23, comma 8-bis, convertito con modificazioni nella L. n. 176 del 2020, del P.M. in persona del Sostituto Procuratore Generale, Dott. SGROI CARMELO, che chiede che la Corte di cassazione dichiari inammissibile il ricorso per revocazione; con le conseguenze di legge.
FATTI DI CAUSA
L’Unione Euro-Americana di Assicurazioni, s.p.a. in l.c.a. (UEA) impugnò la sentenza della Corte d’appello di Roma emessa il 2.7.12, che aveva respinto l’impugnazione avverso la sentenza del Tribunale di Roma del 29.3.05 che, in accoglimento dell’opposizione allo stato passivo proposta dall’allora Banco di Napoli, aveva ammesso quest’ultimo al passivo della procedura di l.c.a. per la somma di Euro 11.879.099,85 in chirografo, così riconoscendo l’efficacia delle lettere di patronage già rilasciate dalla società assicuratrice in favore della banca a garanzia di due finanziamenti in ECU contratti con la IFI s.p.a. L’appello fu ritenuto infondato, per quanto d’interesse nel presente giudizio, in quanto non sussisteva la possibilità per la procedura di l.c.a. di escludere la banca quanto al credito già incassato per effetto della transazione con la Milano Assicurazioni s.p.a., non risultando appieno la dichiarazione di volerne profittare e, sul punto, difettando la specificità del motivo di gravame perché inerente al vizio di omessa pronuncia e non di extrapetizione, conseguendone il giudicato sulla decisione del Tribunale di non spettanza alla l.c.a. del predetto diritto ad avvalersi della transazione.

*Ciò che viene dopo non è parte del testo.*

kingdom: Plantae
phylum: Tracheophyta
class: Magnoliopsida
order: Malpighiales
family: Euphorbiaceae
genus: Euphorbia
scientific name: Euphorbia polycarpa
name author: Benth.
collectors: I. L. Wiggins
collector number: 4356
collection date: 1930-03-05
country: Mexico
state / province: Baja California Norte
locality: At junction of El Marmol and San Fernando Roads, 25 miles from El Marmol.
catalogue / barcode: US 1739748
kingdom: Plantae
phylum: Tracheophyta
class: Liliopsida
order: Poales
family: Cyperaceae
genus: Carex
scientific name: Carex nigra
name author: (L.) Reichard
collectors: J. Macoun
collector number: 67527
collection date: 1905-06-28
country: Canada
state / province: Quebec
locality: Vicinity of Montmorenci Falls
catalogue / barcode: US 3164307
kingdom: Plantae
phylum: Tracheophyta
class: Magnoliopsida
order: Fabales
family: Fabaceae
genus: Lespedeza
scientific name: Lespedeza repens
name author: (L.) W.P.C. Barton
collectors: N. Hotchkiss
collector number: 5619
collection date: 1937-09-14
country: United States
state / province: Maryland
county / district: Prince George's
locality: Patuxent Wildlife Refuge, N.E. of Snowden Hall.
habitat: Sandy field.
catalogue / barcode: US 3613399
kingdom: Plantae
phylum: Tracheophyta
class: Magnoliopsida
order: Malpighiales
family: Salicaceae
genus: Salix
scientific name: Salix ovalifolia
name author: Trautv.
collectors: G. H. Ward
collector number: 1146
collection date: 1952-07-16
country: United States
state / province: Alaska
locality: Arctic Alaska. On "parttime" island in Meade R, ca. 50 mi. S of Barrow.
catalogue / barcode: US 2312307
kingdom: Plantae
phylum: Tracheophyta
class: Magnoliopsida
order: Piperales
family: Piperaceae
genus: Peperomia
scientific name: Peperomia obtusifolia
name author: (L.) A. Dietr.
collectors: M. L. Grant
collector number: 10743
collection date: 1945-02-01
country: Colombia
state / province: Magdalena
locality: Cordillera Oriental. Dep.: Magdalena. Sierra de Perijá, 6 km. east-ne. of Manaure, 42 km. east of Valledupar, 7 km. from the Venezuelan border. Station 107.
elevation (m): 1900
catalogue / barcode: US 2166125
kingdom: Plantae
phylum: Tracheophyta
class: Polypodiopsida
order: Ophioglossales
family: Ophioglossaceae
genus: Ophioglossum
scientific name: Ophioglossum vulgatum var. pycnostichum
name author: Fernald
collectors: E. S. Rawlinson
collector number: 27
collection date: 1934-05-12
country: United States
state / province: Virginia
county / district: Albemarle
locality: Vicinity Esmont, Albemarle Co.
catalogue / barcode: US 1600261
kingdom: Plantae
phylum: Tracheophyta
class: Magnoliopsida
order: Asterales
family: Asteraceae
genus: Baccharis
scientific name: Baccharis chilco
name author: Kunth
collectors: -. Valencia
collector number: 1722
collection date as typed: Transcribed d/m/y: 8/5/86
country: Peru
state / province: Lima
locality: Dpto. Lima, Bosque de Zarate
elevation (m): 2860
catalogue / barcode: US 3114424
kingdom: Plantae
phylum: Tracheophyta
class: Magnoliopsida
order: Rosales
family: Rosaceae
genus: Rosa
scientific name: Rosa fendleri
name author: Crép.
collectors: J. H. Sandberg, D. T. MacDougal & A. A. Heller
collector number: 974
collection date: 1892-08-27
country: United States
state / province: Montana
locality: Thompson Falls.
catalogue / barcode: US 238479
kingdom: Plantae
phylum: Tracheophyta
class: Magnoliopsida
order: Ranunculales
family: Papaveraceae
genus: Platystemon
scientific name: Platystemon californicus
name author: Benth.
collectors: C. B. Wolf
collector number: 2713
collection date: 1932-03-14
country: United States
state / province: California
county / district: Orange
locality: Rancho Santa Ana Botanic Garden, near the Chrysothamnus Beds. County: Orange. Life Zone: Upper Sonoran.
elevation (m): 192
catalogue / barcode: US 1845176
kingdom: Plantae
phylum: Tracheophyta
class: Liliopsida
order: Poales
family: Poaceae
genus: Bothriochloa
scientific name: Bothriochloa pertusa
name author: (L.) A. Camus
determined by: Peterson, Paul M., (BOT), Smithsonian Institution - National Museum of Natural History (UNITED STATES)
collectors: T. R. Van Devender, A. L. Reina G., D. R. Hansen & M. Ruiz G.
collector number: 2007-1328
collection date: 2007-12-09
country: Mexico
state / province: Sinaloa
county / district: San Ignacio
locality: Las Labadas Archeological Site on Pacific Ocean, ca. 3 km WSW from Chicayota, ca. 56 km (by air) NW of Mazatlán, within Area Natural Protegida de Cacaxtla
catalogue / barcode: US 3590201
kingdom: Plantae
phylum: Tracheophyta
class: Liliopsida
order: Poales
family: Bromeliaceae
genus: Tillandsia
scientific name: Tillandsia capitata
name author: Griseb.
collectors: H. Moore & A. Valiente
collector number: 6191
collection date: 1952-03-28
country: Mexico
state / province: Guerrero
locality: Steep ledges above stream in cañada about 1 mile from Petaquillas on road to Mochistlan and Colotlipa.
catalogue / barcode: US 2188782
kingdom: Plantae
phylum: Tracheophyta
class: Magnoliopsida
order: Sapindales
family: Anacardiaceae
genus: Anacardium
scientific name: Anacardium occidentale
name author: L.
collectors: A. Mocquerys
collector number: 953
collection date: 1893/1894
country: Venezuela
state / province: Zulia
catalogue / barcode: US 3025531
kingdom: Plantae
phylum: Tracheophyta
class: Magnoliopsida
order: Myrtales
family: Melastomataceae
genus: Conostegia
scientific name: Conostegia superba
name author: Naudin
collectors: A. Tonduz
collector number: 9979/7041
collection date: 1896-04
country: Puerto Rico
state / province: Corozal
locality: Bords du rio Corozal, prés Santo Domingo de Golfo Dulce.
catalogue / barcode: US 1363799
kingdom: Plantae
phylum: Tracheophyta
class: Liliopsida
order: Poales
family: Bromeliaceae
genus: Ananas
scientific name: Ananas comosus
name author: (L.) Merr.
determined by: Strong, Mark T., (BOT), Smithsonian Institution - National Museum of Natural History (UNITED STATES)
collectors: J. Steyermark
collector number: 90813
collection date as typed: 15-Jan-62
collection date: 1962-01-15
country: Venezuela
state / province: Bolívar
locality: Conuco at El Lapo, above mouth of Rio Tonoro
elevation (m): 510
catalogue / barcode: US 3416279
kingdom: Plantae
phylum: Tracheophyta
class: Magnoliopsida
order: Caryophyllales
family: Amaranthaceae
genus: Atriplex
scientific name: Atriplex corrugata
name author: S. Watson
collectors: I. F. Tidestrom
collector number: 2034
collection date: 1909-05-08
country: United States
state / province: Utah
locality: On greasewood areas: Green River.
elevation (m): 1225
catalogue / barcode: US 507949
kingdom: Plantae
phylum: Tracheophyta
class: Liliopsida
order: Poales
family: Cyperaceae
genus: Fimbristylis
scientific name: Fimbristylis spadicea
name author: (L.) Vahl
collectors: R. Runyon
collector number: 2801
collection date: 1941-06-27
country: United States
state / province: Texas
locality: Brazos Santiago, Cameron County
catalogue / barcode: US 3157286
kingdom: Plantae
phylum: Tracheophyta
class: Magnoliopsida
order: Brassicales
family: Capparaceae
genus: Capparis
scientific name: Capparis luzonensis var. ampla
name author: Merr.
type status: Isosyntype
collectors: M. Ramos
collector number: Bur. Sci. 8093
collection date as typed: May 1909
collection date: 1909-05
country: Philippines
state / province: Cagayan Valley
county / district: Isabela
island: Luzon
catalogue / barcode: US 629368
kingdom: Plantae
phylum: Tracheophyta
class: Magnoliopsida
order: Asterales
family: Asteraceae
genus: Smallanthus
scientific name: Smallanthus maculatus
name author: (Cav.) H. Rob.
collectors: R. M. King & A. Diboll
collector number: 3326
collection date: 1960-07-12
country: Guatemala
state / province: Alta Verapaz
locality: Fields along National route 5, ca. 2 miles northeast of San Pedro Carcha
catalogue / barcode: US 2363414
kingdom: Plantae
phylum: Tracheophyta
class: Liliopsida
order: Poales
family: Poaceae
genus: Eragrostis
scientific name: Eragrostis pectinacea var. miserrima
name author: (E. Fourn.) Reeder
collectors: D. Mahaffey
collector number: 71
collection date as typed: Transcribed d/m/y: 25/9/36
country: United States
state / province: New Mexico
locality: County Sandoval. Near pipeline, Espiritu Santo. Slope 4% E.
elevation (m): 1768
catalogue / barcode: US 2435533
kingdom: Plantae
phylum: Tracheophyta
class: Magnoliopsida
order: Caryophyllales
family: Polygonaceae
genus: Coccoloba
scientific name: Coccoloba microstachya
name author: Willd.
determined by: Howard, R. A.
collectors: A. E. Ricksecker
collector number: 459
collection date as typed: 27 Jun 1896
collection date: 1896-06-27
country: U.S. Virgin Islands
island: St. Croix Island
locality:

Il commissario della L.c.a. ricorse in cassazione avverso la suddetta sentenza d’appello, con sei motivi. Con sentenza emessa il 25.10.17 la Corte di cassazione accolse il ricorso, osservando che: era incontroverso che la ricorrente avesse palesato, fin dal primo grado, il proprio intento di profittare della transazione conclusa dal co-garante Milano Assicurazioni s.p.a. con il comune creditore (la banca) ai sensi dell’art. 1304 c.c., in tal modo contestando, per la parte pagata, l’ammissione al passivo da parte della banca stessa, nelle more disposta con sentenza del Tribunale; la Unione Euro-Americana di Assicurazioni s.p.a. aveva impugnato in appello la sentenza di primo grado nella parte in cui aveva, appunto, escluso che la suddetta società avesse dichiarato di voler profittare della transazione conclusa dalla co-garante con la banca.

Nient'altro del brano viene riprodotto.